▸ **EXERCISE OBJECTIVE**: The entries are to be reproduced verbatim, and their pictures left out.

▸ **SUPPLIED ENTRIES**:
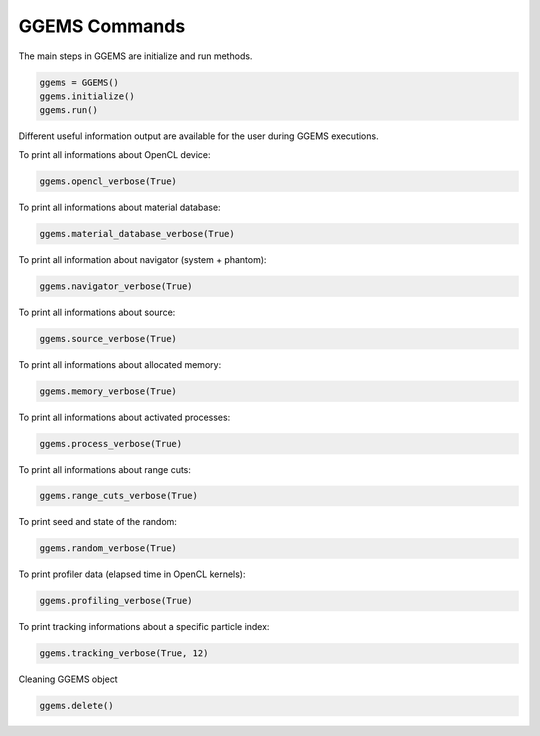 **************
GGEMS Commands
**************

The main steps in GGEMS are initialize and run methods.

.. code-block:: python

  ggems = GGEMS()
  ggems.initialize()
  ggems.run()

Different useful information output are available for the user during GGEMS executions.

To print all informations about OpenCL device:

.. code-block:: python

  ggems.opencl_verbose(True)

To print all informations about material database:

.. code-block:: python

  ggems.material_database_verbose(True)

To print all information about navigator (system + phantom):

.. code-block:: python

  ggems.navigator_verbose(True)

To print all informations about source:

.. code-block:: python

  ggems.source_verbose(True)

To print all informations about allocated memory:

.. code-block:: python

  ggems.memory_verbose(True)

To print all informations about activated processes:

.. code-block:: python

  ggems.process_verbose(True)

To print all informations about range cuts:

.. code-block:: python

  ggems.range_cuts_verbose(True)

To print seed and state of the random:

.. code-block:: python

  ggems.random_verbose(True)

To print profiler data (elapsed time in OpenCL kernels):

.. code-block:: python

  ggems.profiling_verbose(True)

To print tracking informations about a specific particle index:

.. code-block:: python

  ggems.tracking_verbose(True, 12)

Cleaning GGEMS object

.. code-block:: python

  ggems.delete()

▸ **TASK OUTPUT**:
 **************
GGEMS Commands
**************

The main steps in GGEMS are initialize and run methods.

.. code-block:: python

  ggems = GGEMS()
  ggems.initialize()
  ggems.run()

Different useful information output are available for the user during GGEMS executions.

To print all informations about OpenCL device:

.. code-block:: python

  ggems.opencl_verbose(True)

To print all informations about material database:

.. code-block:: python

  ggems.material_database_verbose(True)

To print all information about navigator (system + phantom):

.. code-block:: python

  ggems.navigator_verbose(True)

To print all informations about source:

.. code-block:: python

  ggems.source_verbose(True)

To print all informations about allocated memory:

.. code-block:: python

  ggems.memory_verbose(True)

To print all informations about activated processes:

.. code-block:: python

  ggems.process_verbose(True)

To print all informations about range cuts:

.. code-block:: python

  ggems.range_cuts_verbose(True)

To print seed and state of the random:

.. code-block:: python

  ggems.random_verbose(True)

To print profiler data (elapsed time in OpenCL kernels):

.. code-block:: python

  ggems.profiling_verbose(True)

To print tracking informations about a specific particle index:

.. code-block:: python

  ggems.tracking_verbose(True, 12)

Cleaning GGEMS object

.. code-block:: python

  ggems.delete()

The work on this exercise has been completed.